## Your instructions
Among the entries below, only the lines starting at the one with "summary: Recuperação de" and ending at the one with "Bancos de dados", both included, are to be printed exactly.

────────────────────────────────────────

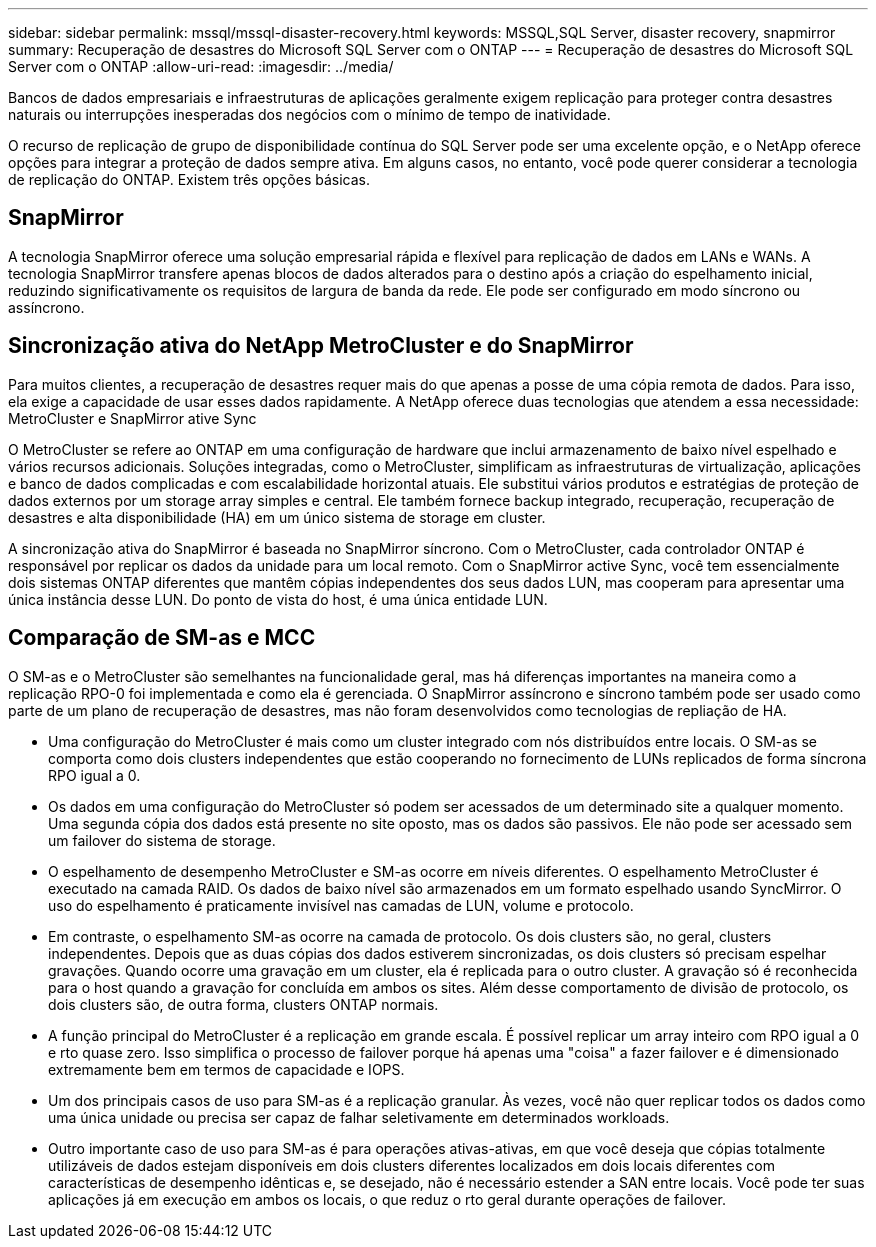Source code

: ---
sidebar: sidebar 
permalink: mssql/mssql-disaster-recovery.html 
keywords: MSSQL,SQL Server, disaster recovery, snapmirror 
summary: Recuperação de desastres do Microsoft SQL Server com o ONTAP 
---
= Recuperação de desastres do Microsoft SQL Server com o ONTAP
:allow-uri-read: 
:imagesdir: ../media/


[role="lead"]
Bancos de dados empresariais e infraestruturas de aplicações geralmente exigem replicação para proteger contra desastres naturais ou interrupções inesperadas dos negócios com o mínimo de tempo de inatividade.

O recurso de replicação de grupo de disponibilidade contínua do SQL Server pode ser uma excelente opção, e o NetApp oferece opções para integrar a proteção de dados sempre ativa. Em alguns casos, no entanto, você pode querer considerar a tecnologia de replicação do ONTAP. Existem três opções básicas.



== SnapMirror

A tecnologia SnapMirror oferece uma solução empresarial rápida e flexível para replicação de dados em LANs e WANs. A tecnologia SnapMirror transfere apenas blocos de dados alterados para o destino após a criação do espelhamento inicial, reduzindo significativamente os requisitos de largura de banda da rede. Ele pode ser configurado em modo síncrono ou assíncrono.



== Sincronização ativa do NetApp MetroCluster e do SnapMirror

Para muitos clientes, a recuperação de desastres requer mais do que apenas a posse de uma cópia remota de dados. Para isso, ela exige a capacidade de usar esses dados rapidamente. A NetApp oferece duas tecnologias que atendem a essa necessidade: MetroCluster e SnapMirror ative Sync

O MetroCluster se refere ao ONTAP em uma configuração de hardware que inclui armazenamento de baixo nível espelhado e vários recursos adicionais. Soluções integradas, como o MetroCluster, simplificam as infraestruturas de virtualização, aplicações e banco de dados complicadas e com escalabilidade horizontal atuais. Ele substitui vários produtos e estratégias de proteção de dados externos por um storage array simples e central. Ele também fornece backup integrado, recuperação, recuperação de desastres e alta disponibilidade (HA) em um único sistema de storage em cluster.

A sincronização ativa do SnapMirror é baseada no SnapMirror síncrono. Com o MetroCluster, cada controlador ONTAP é responsável por replicar os dados da unidade para um local remoto. Com o SnapMirror active Sync, você tem essencialmente dois sistemas ONTAP diferentes que mantêm cópias independentes dos seus dados LUN, mas cooperam para apresentar uma única instância desse LUN. Do ponto de vista do host, é uma única entidade LUN.



== Comparação de SM-as e MCC

O SM-as e o MetroCluster são semelhantes na funcionalidade geral, mas há diferenças importantes na maneira como a replicação RPO-0 foi implementada e como ela é gerenciada. O SnapMirror assíncrono e síncrono também pode ser usado como parte de um plano de recuperação de desastres, mas não foram desenvolvidos como tecnologias de repliação de HA.

* Uma configuração do MetroCluster é mais como um cluster integrado com nós distribuídos entre locais. O SM-as se comporta como dois clusters independentes que estão cooperando no fornecimento de LUNs replicados de forma síncrona RPO igual a 0.
* Os dados em uma configuração do MetroCluster só podem ser acessados de um determinado site a qualquer momento. Uma segunda cópia dos dados está presente no site oposto, mas os dados são passivos. Ele não pode ser acessado sem um failover do sistema de storage.
* O espelhamento de desempenho MetroCluster e SM-as ocorre em níveis diferentes. O espelhamento MetroCluster é executado na camada RAID. Os dados de baixo nível são armazenados em um formato espelhado usando SyncMirror. O uso do espelhamento é praticamente invisível nas camadas de LUN, volume e protocolo.
* Em contraste, o espelhamento SM-as ocorre na camada de protocolo. Os dois clusters são, no geral, clusters independentes. Depois que as duas cópias dos dados estiverem sincronizadas, os dois clusters só precisam espelhar gravações. Quando ocorre uma gravação em um cluster, ela é replicada para o outro cluster. A gravação só é reconhecida para o host quando a gravação for concluída em ambos os sites. Além desse comportamento de divisão de protocolo, os dois clusters são, de outra forma, clusters ONTAP normais.
* A função principal do MetroCluster é a replicação em grande escala. É possível replicar um array inteiro com RPO igual a 0 e rto quase zero. Isso simplifica o processo de failover porque há apenas uma "coisa" a fazer failover e é dimensionado extremamente bem em termos de capacidade e IOPS.
* Um dos principais casos de uso para SM-as é a replicação granular. Às vezes, você não quer replicar todos os dados como uma única unidade ou precisa ser capaz de falhar seletivamente em determinados workloads.
* Outro importante caso de uso para SM-as é para operações ativas-ativas, em que você deseja que cópias totalmente utilizáveis de dados estejam disponíveis em dois clusters diferentes localizados em dois locais diferentes com características de desempenho idênticas e, se desejado, não é necessário estender a SAN entre locais. Você pode ter suas aplicações já em execução em ambos os locais, o que reduz o rto geral durante operações de failover.

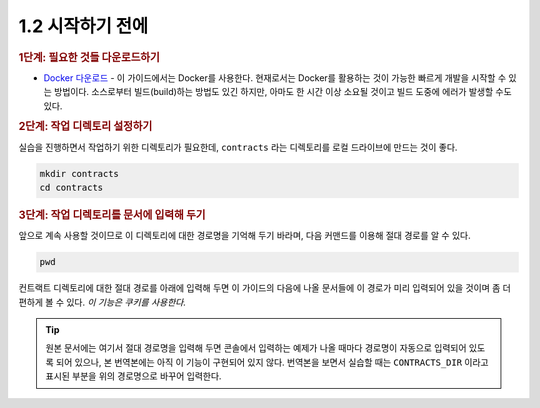 1.2 시작하기 전에
=====================

.. rubric:: 1단계: 필요한 것들 다운로드하기

* `Docker 다운로드 <https://www.docker.com/get-started>`_ - 이 가이드에서는 Docker를 사용한다. 현재로서는 Docker를 활용하는 것이 가능한 빠르게 개발을 시작할 수 있는 방법이다. 소스로부터 빌드(build)하는 방법도 있긴 하지만, 아마도 한 시간 이상 소요될 것이고 빌드 도중에 에러가 발생할 수도 있다.

.. rubric:: 2단계: 작업 디렉토리 설정하기

실습을 진행하면서 작업하기 위한 디렉토리가 필요한데, ``contracts`` 라는 디렉토리를 로컬 드라이브에 만드는 것이 좋다.

.. code-block:: console

  mkdir contracts
  cd contracts

.. rubric:: 3단계: 작업 디렉토리를 문서에 입력해 두기

앞으로 계속 사용할 것이므로 이 디렉토리에 대한 경로명을 기억해 두기 바라며, 다음 커맨드를 이용해 절대 경로를 알 수 있다.

.. code-block:: console

  pwd

.. image:: https://files.readme.io/3cdb3df-cli-2.2.2.gif
   :align: center

컨트랙트 디렉토리에 대한 절대 경로를 아래에 입력해 두면 이 가이드의 다음에 나올 문서들에 이 경로가 미리 입력되어 있을 것이며 좀 더 편하게 볼 수 있다. *이 기능은 쿠키를 사용한다.*

.. tip:: 원본 문서에는 여기서 절대 경로명을 입력해 두면 콘솔에서 입력하는 예제가 나올 때마다 경로명이 자동으로 입력되어 있도록 되어 있으나, 본 번역본에는 아직 이 기능이 구현되어 있지 않다. 번역본을 보면서 실습할 때는 ``CONTRACTS_DIR`` 이라고 표시된 부분을 위의 경로명으로 바꾸어 입력한다.
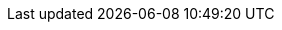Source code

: [id='migration-troubleshooting-ref_{context}']

ifeval::["{context}" == "non-exec-server"]
= Troubleshooting {CENTRAL} migration problems

If you encounter problems with your {CENTRAL} migration to {PRODUCT} {PRODUCT_VERSION}, review the following troubleshooting suggestions:

* If any project data is missing from {CENTRAL}, ensure that the `.niogit` directory for {PRODUCT} {PRODUCT_VERSION} contains the restructured data and is in the correct installation location for {PRODUCT} {PRODUCT_VERSION} (for example, `~/$EAP_HOME/bin/`).
* If projects fail to build, open the project `pom.xml` file and remove the `http://localhost:8080/business-central/maven2/` repository, if present. The use of this repository can prevent projects from building properly in {PRODUCT} {PRODUCT_VERSION}. If this repository contains project data that you want to preserve, create a new repository for the data and add the repository as a dependency in the `pom.xml` file.
+
--
Example repository to be removed from `pom.xml` file:

[source]
----
<repository>
  <id>guvnor-m2-repo</id>
  <name>Guvnor M2 Repo</name>
  <url>http://localhost:8080/business-central/maven2/</url>
</repository>
----
--
* If projects fail to deploy to {KIE_SERVER}, review your {KIE_SERVER} installation and configuration. For more information, see Planning the {PRODUCT} {PRODUCT_VERSION} installation.
//@link: Update install link above.
* If you encounter other migration problems, review xref:migration-other-changes-con[].
* If you cannot resolve migration problems, complete the migration process again on a new {PRODUCT} {PRODUCT_VERSION} installation.
endif::[]

ifeval::["{context}" == "exec-server"]
= Troubleshooting {CENTRAL} migration problems

If you encounter problems with your {CENTRAL} migration to {PRODUCT} {PRODUCT_VERSION}, review the following troubleshooting suggestions:

* If any project data is missing from {CENTRAL}, ensure that the `.niogit` directory for {PRODUCT} {PRODUCT_VERSION} contains the restructured data and is in the correct installation location for {PRODUCT} {PRODUCT_VERSION} (for example, `~/$EAP_HOME/bin/`).
* If projects fail to build, open the project `pom.xml` file and remove the `http://localhost:8080/business-central/maven2/` repository, if present. The use of this repository can prevent projects from building properly in {PRODUCT} {PRODUCT_VERSION}. If this repository contains project data that you want to preserve, create a new repository for the data and add the repository as a dependency in the `pom.xml` file.
+
--
Example repository to be removed from `pom.xml` file:

[source]
----
<repository>
  <id>guvnor-m2-repo</id>
  <name>Guvnor M2 Repo</name>
  <url>http://localhost:8080/business-central/maven2/</url>
</repository>
----
--
* If projects fail to deploy to {KIE_SERVER}, review your {KIE_SERVER} installation and configuration. For installation information, see Planning the {PRODUCT} {PRODUCT_VERSION} installation. For configuration information, see xref:migration-configure-kie-server-proc[].
//@link: Update install link above.
* If you encounter other migration problems, review xref:migration-other-changes-con[].
* If you cannot resolve migration problems, complete the migration process again on a new {PRODUCT} {PRODUCT_VERSION} installation.
endif::[]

────────────────────────────────────────

## Exercise result
summary: Recuperação de desastres do Microsoft SQL Server com o ONTAP 
---
= Recuperação de desastres do Microsoft SQL Server com o ONTAP
:allow-uri-read: 
:imagesdir: ../media/


[role="lead"]
Bancos de dados empresariais e infraestruturas de aplicações geralmente exigem replicação para proteger contra desastres naturais ou interrupções inesperadas dos negócios com o mínimo de tempo de inatividade.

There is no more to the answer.